• [DIRECTIVE]: Set down every line of the data exactly, skipping the pictures.

• [RECORD EXCERPTS]:
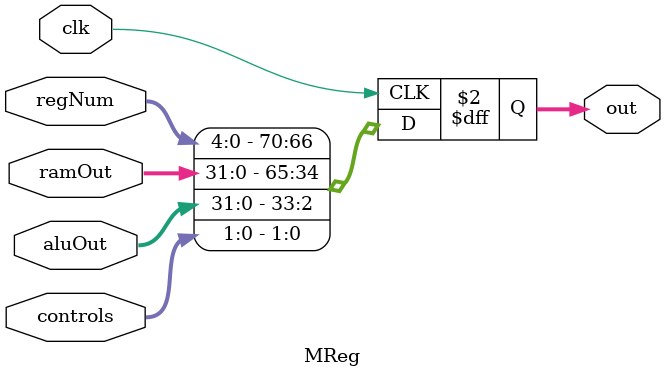
<source format=v>
module MReg(
	input [1:0]controls,
	input [31:0]ramOut,
	input [31:0]aluOut,
	input [4:0]regNum,
	input clk,
	output reg [70:0]out);

	always @(negedge clk) begin
		out<={regNum, ramOut, aluOut, controls};
	end

endmodule
</source>
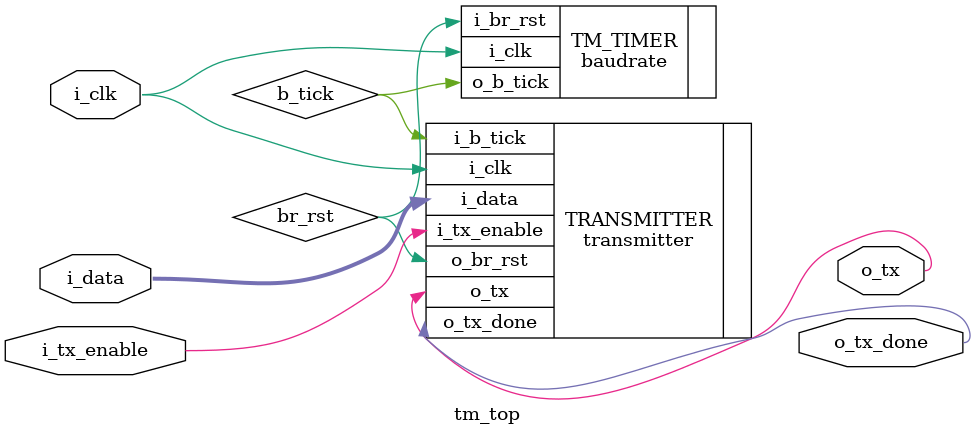
<source format=sv>
`timescale 1ns / 1ps

module tm_top
    #(parameter clk_speed = 100_000000,
                baudrate = 921600,
                D_BITS = 8,
                SP_BITS = 1)
    (
    input logic i_clk,
    input logic i_tx_enable,
    input logic [D_BITS - 1:0] i_data,
    output logic o_tx,
    output logic o_tx_done
    );
    
    logic br_rst, b_tick;
    
    
    baudrate TM_TIMER(
        .i_clk(i_clk),
        .i_br_rst(br_rst),
        .o_b_tick(b_tick)
    );
    
    transmitter TRANSMITTER(
        .i_clk(i_clk),
        .i_data(i_data),
        .i_tx_enable(i_tx_enable),
        .i_b_tick(b_tick),
        .o_br_rst(br_rst),
        .o_tx(o_tx),
        .o_tx_done(o_tx_done)
    );
    
endmodule

</source>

• [YOUR SOLUTION]:
<source format=v>
module MReg(
	input [1:0]controls,
	input [31:0]ramOut,
	input [31:0]aluOut,
	input [4:0]regNum,
	input clk,
	output reg [70:0]out);

	always @(negedge clk) begin
		out<={regNum, ramOut, aluOut, controls};
	end

endmodule
</source>
<source format=sv>
`timescale 1ns / 1ps

module tm_top
    #(parameter clk_speed = 100_000000,
                baudrate = 921600,
                D_BITS = 8,
                SP_BITS = 1)
    (
    input logic i_clk,
    input logic i_tx_enable,
    input logic [D_BITS - 1:0] i_data,
    output logic o_tx,
    output logic o_tx_done
    );
    
    logic br_rst, b_tick;
    
    
    baudrate TM_TIMER(
        .i_clk(i_clk),
        .i_br_rst(br_rst),
        .o_b_tick(b_tick)
    );
    
    transmitter TRANSMITTER(
        .i_clk(i_clk),
        .i_data(i_data),
        .i_tx_enable(i_tx_enable),
        .i_b_tick(b_tick),
        .o_br_rst(br_rst),
        .o_tx(o_tx),
        .o_tx_done(o_tx_done)
    );
    
endmodule

</source>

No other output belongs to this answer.